I don't know why Apple just froze Siri and put it on life support. They could have been doing far better in this space.
xmddmx
FYI, I find that "navigate home" works, if you want to get home. (I agree with your complaint however that Siri is brain dead much of the time)
gscott
It seems there should be two intelligent agents Siri which takes commands and does them and then some other agent that is an llm that you can call up with a different call name. By separating the two you solve all the problems.
AlexandrB
But that doesn't match the marketing vision of the product and brand identity. /s
ineedaj0b
siri was under performing for years: im a 'heavy' user - it's been terrible. it worked better in 2012 and slowly got worse. it's acceptable in 2025 but not good.
the siri division was caught nlp-ing anonymized data and totally sideswiped by llms. they have not transitioned. generally apple finds a Moses (like they did with m1 chips), hires a cracked team to build out but.. the salaries they offer don't touch openai or anthropic and who wants to work with nut that was building out siri initially? the guy is terrible
steve would have gutted the siri team. switched to a <100 person team and they'd have something nice 2025, even unique. apple is the team i expected to have deepseek type innovations on limited hardware. instead she wants to search the internet for what my local humidity levels are.
umeshunni
> who wants to work with nut that was building out siri initially
Who are you referring to?
softwaredoug
It’s one thing to chat with an LLM about information/knowledge.
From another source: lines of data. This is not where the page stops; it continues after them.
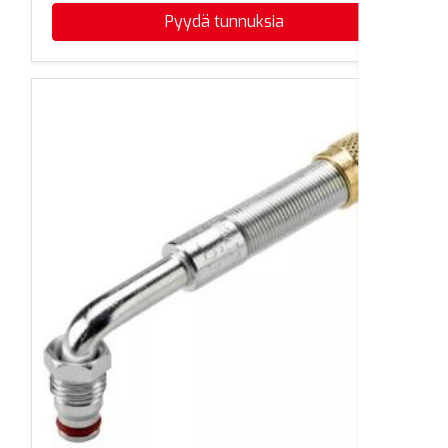
Pyydä tunnuksia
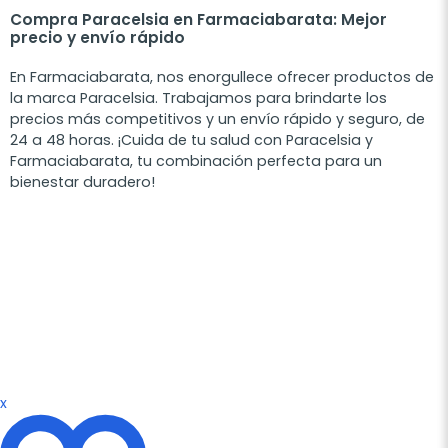
Compra Paracelsia en Farmaciabarata: Mejor
precio y envío rápido
En Farmaciabarata, nos enorgullece ofrecer productos de
la marca Paracelsia. Trabajamos para brindarte los
precios más competitivos y un envío rápido y seguro, de
24 a 48 horas. ¡Cuida de tu salud con Paracelsia y
Farmaciabarata, tu combinación perfecta para un
bienestar duradero!
x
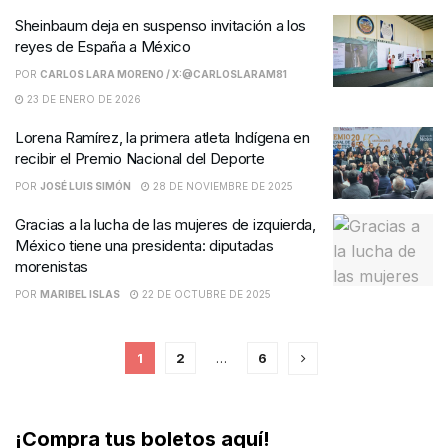
Sheinbaum deja en suspenso invitación a los
reyes de España a México
POR
CARLOS LARA MORENO / X:@CARLOSLARAM81
23 DE ENERO DE 2026
Lorena Ramírez, la primera atleta Indígena en
recibir el Premio Nacional del Deporte
POR
JOSÉ LUIS SIMÓN
28 DE NOVIEMBRE DE 2025
Gracias a la lucha de las mujeres de izquierda,
México tiene una presidenta: diputadas
morenistas
POR
MARIBEL ISLAS
22 DE OCTUBRE DE 2025
1
2
…
6
¡Compra tus boletos aquí!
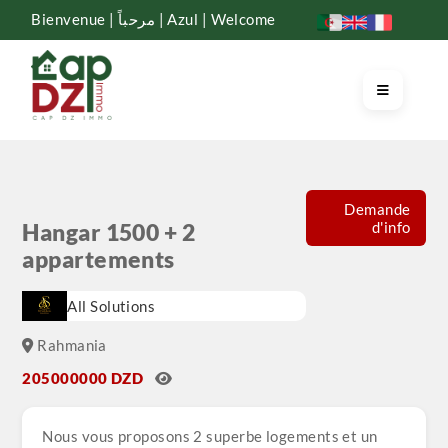
Bienvenue | مرحباً | Azul | Welcome
Demande
d'info
Hangar 1500 + 2
appartements
All Solutions
Rahmania
205000000 DZD
Nous vous proposons 2 superbe logements et un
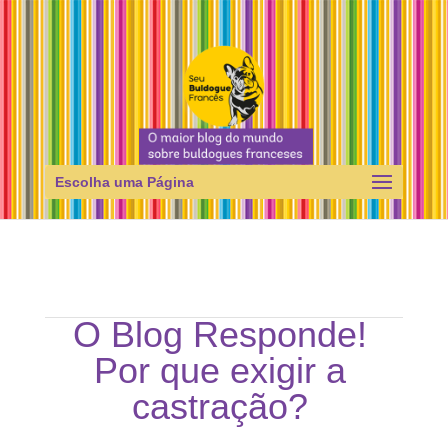
Escolha uma Página
O Blog Responde!
Por que exigir a
castração?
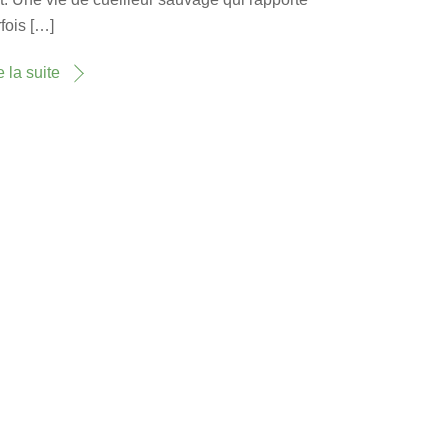
fois […]
e la suite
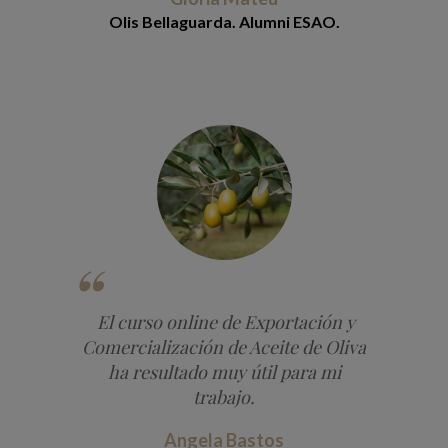
Olis Bellaguarda. Alumni ESAO.
El curso online de Exportación y
Comercialización de Aceite de Oliva
ha resultado muy útil para mi
trabajo.
Angela Bastos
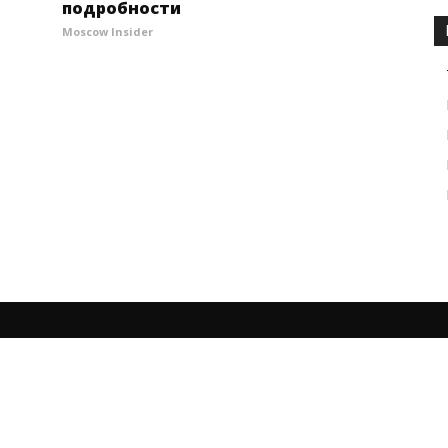
подробности
Moscow Insider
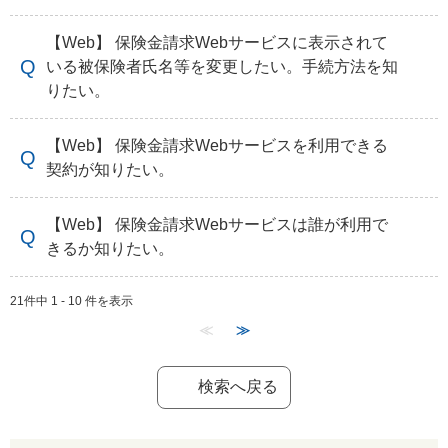
【Web】 保険金請求Webサービスに表示されて
いる被保険者氏名等を変更したい。手続方法を知
りたい。
【Web】 保険金請求Webサービスを利用できる
契約が知りたい。
【Web】 保険金請求Webサービスは誰が利用で
きるか知りたい。
21件中 1 - 10 件を表示
≪
≫
検索へ戻る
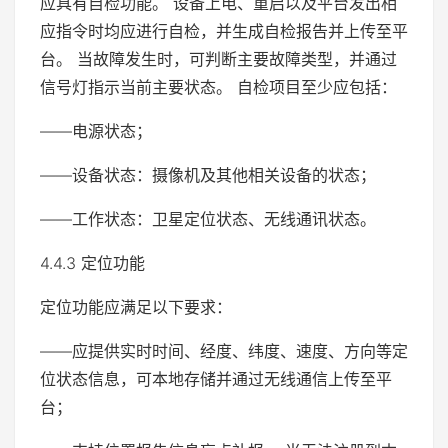
应具有自检功能。 设备上电、重启以及平台发出相
应指令时均应进行自检，并生成自检报告并上传至平
台。 当故障发生时，可判断主要故障类型，并通过
信号灯指示当前主要状态。 自检项目至少应包括：
——电源状态；
——设备状态：摄像机及其他相关设备的状态；
——工作状态：卫星定位状态、无线通讯状态。
4.4.3 定位功能
定位功能应满足以下要求：
——应提供实时时间、经度、纬度、速度、方向等定
位状态信息，可本地存储并通过无线通信上传至平
台；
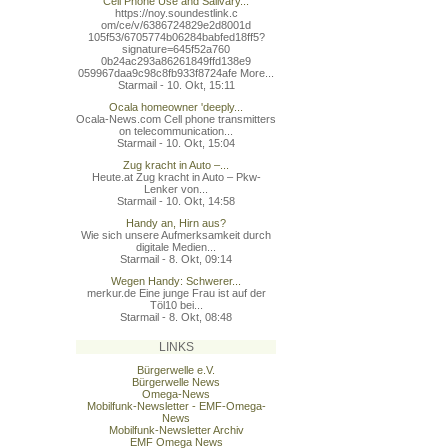
Cell Phone Use and Salivary...
https://noy.soundestlink.c
om/ce/v/6386724829e2d8001d
105f53/6705774b06284babfed
18ff5?
signature=645f52a760
0b24ac293a86261849ffd138e9
059967daa9c98c8fb933f8724a
fe More...
Starmail - 10. Okt, 15:11
Ocala homeowner 'deeply...
Ocala-News.com Cell phone transmitters
on telecommunication...
Starmail - 10. Okt, 15:04
Zug kracht in Auto –...
Heute.at Zug kracht in Auto – Pkw-
Lenker von...
Starmail - 10. Okt, 14:58
Handy an, Hirn aus?
Wie sich unsere Aufmerksamkeit durch
digitale Medien...
Starmail - 8. Okt, 09:14
Wegen Handy: Schwerer...
merkur.de Eine junge Frau ist auf der
Töl10 bei...
Starmail - 8. Okt, 08:48
LINKS
Bürgerwelle e.V.
Bürgerwelle News
Omega-News
Mobilfunk-Newsletter - EMF-Omega-
News
Mobilfunk-Newsletter Archiv
EMF Omega News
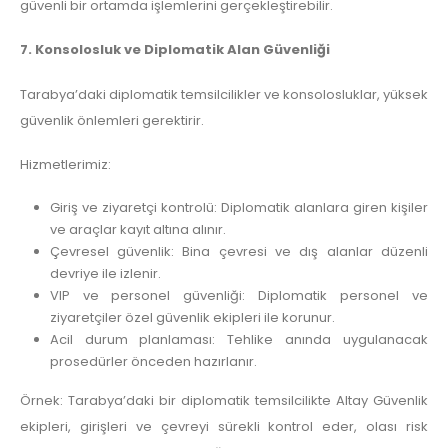
güvenli bir ortamda işlemlerini gerçekleştirebilir.
7. Konsolosluk ve Diplomatik Alan Güvenliği
Tarabya’daki diplomatik temsilcilikler ve konsolosluklar, yüksek
güvenlik önlemleri gerektirir.
Hizmetlerimiz:
Giriş ve ziyaretçi kontrolü: Diplomatik alanlara giren kişiler
ve araçlar kayıt altına alınır.
Çevresel güvenlik: Bina çevresi ve dış alanlar düzenli
devriye ile izlenir.
VIP ve personel güvenliği: Diplomatik personel ve
ziyaretçiler özel güvenlik ekipleri ile korunur.
Acil durum planlaması: Tehlike anında uygulanacak
prosedürler önceden hazırlanır.
Örnek: Tarabya’daki bir diplomatik temsilcilikte Altay Güvenlik
ekipleri, girişleri ve çevreyi sürekli kontrol eder, olası risk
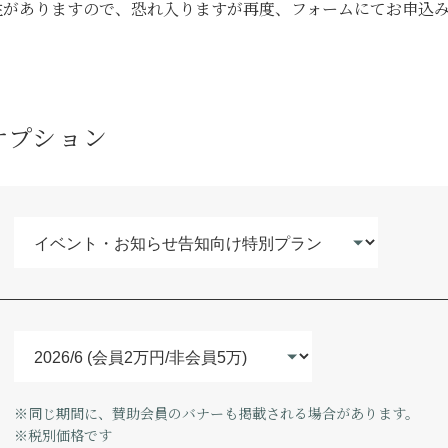
性がありますので、恐れ入りますが再度、フォームにてお申込
 オプション
※同じ期間に、賛助会員のバナーも掲載される場合があります。
※税別価格です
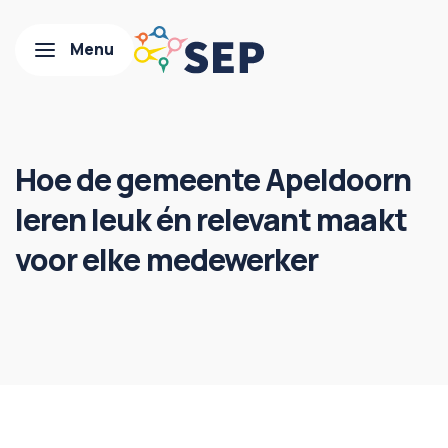
Hoe de gemeente Apeldoorn
leren leuk én relevant maakt
voor elke medewerker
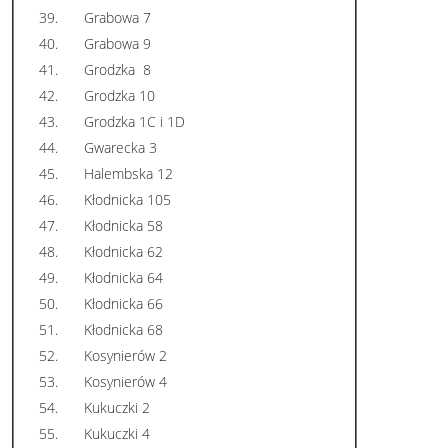
39.
Grabowa 7
40.
Grabowa 9
41.
Grodzka 8
42.
Grodzka 10
43.
Grodzka 1C i 1D
44.
Gwarecka 3
45.
Halembska 12
46.
Kłodnicka 105
47.
Kłodnicka 58
48.
Kłodnicka 62
49.
Kłodnicka 64
50.
Kłodnicka 66
51.
Kłodnicka 68
52.
Kosynierów 2
53.
Kosynierów 4
54.
Kukuczki 2
55.
Kukuczki 4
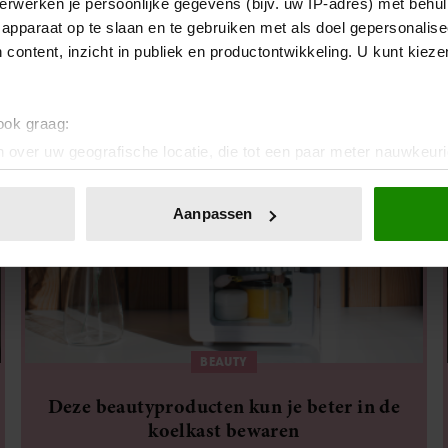
erwerken je persoonlijke gegevens (bijv. uw IP-adres) met behul
Zo blijft je make-up perfect zitten op
apparaat op te slaan en te gebruiken met als doel gepersonalise
warme dagen
 content, inzicht in publiek en productontwikkeling. U kunt kiez
 ook graag:
 over uw geografische locatie, die tot een paar meter nauwkeuri
eren door het actief te scannen op specifieke eigenschappen (fing
onlijke gegevens worden verwerkt en stel uw voorkeuren in he
Aanpassen
jzigen of intrekken in de Cookieverklaring.
ent en advertenties te personaliseren, om functies voor social
. Ook delen we informatie over uw gebruik van onze site met on
e. Deze partners kunnen deze gegevens combineren met andere i
erzameld op basis van uw gebruik van hun services. U gaat akk
BEAUTY
Deze beautyproducten kun je beter in de
koelkast bewaren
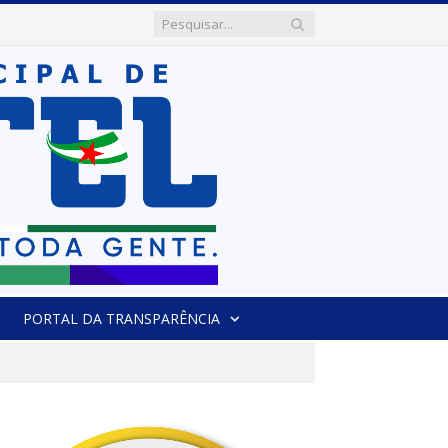
PORTAL DA TRANSPARÊNCIA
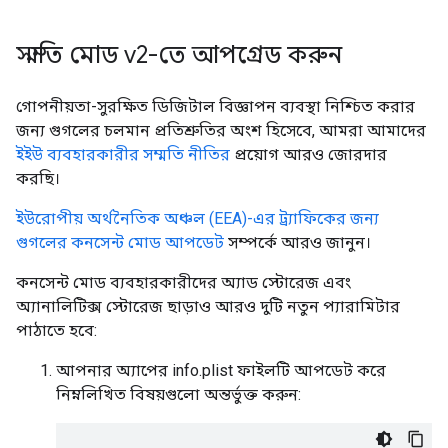
সম্মতি মোড v2-তে আপগ্রেড করুন
গোপনীয়তা-সুরক্ষিত ডিজিটাল বিজ্ঞাপন ব্যবস্থা নিশ্চিত করার
জন্য গুগলের চলমান প্রতিশ্রুতির অংশ হিসেবে, আমরা আমাদের
ইইউ ব্যবহারকারীর সম্মতি নীতির
প্রয়োগ আরও জোরদার
করছি।
ইউরোপীয় অর্থনৈতিক অঞ্চল (EEA)-এর ট্র্যাফিকের জন্য
গুগলের কনসেন্ট মোড আপডেট
সম্পর্কে আরও জানুন।
কনসেন্ট মোড ব্যবহারকারীদের অ্যাড স্টোরেজ এবং
অ্যানালিটিক্স স্টোরেজ ছাড়াও আরও দুটি নতুন প্যারামিটার
পাঠাতে হবে:
আপনার অ্যাপের info.plist ফাইলটি আপডেট করে
নিম্নলিখিত বিষয়গুলো অন্তর্ভুক্ত করুন:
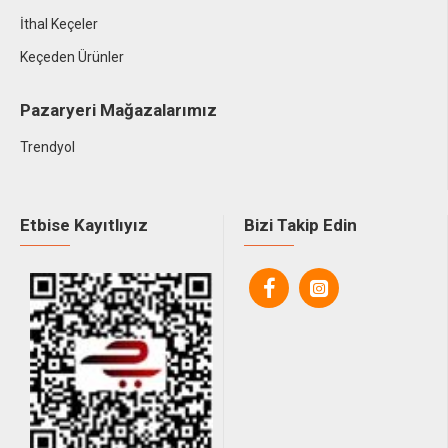
İthal Keçeler
Keçeden Ürünler
Pazaryeri Mağazalarımız
Trendyol
Etbise Kayıtlıyız
Bizi Takip Edin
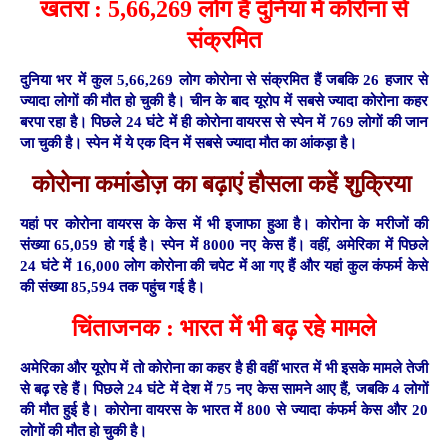
खतरा : 5,66,269 लोग हैं
दुनिया में
कोरोना से
संक्रमित
दुनिया भर में कुल 5,66,269 लोग कोरोना से संक्रमित हैं जबकि 26 हजार से
ज्यादा लोगों की मौत हो चुकी है। चीन के बाद यूरोप में सबसे ज्यादा कोरोना कहर
बरपा रहा है। पिछले 24 घंटे में ही कोरोना वायरस से स्पेन में 769 लोगों की जान
जा चुकी है। स्पेन में ये एक दिन में सबसे ज्यादा मौत का आंकड़ा है।
कोरोना कमांडोज़ का बढ़ाएं हौसला कहें शुक्रिया
यहां पर कोरोना वायरस के केस में भी इजाफा हुआ है। कोरोना के मरीजों की
संख्या 65,059 हो गई है। स्पेन में 8000 नए केस हैं। वहीं, अमेरिका में पिछले
24 घंटे में 16,000 लोग कोरोना की चपेट में आ गए हैं और यहां कुल कंफर्म केसे
की संख्या 85,594 तक पहुंच गई है।
चिंताजनक : भारत में भी बढ़ रहे मामले
अमेरिका और यूरोप में तो कोरोना का कहर है ही वहीं भारत में भी इसके मामले तेजी
से बढ़ रहे हैं। पिछले 24 घंटे में देश में 75 नए केस सामने आए हैं, जबकि 4 लोगों
की मौत हुई है। कोरोना वायरस के भारत में 800 से ज्यादा कंफर्म केस और 20
लोगों की मौत हो चुकी है।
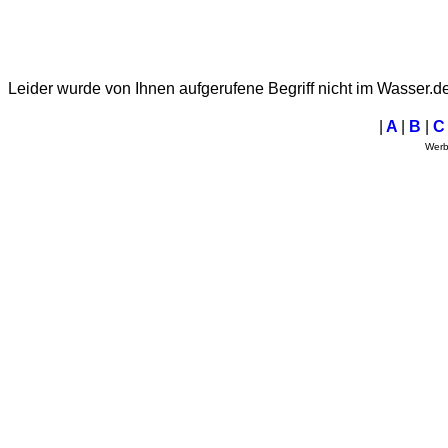
Leider wurde von Ihnen aufgerufene Begriff nicht im Wasser.d
|
A
|
B
|
Wer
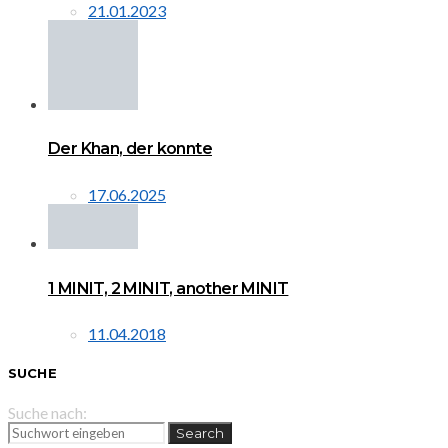
21.01.2023
Der Khan, der konnte
17.06.2025
1 MINIT, 2 MINIT, another MINIT
11.04.2018
SUCHE
Suche nach:
Search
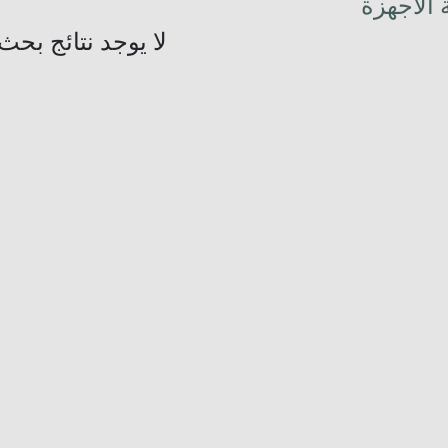
 الأجهزة
لا يوجد نتائج بحث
It’s another completely as a user to understand which actions it can take on your behalf. That seems like the disconnect.
What would be nice if an LLM could just exist to tell me what Siri is capable of. As I usually blindly stumble into its capabilities.
The basic problem here for Apple is that LLMs will never actually be able to avoid prompt injection issues, and the entire "personal awareness" set of functionality they're trying to make uses LLMs. Unless somebody at Apple invents a new state of the art, it's not going to happen.
With that said, I'm surprised they haven't yet at least replaced the 'dumb' Siri commands with something that's effectively an LLM translation layer for an internal API. That would get significantly better experience (even a dumb LLM is way better at understanding natural language directions than Siri) with no 'personal awareness' stuff needed.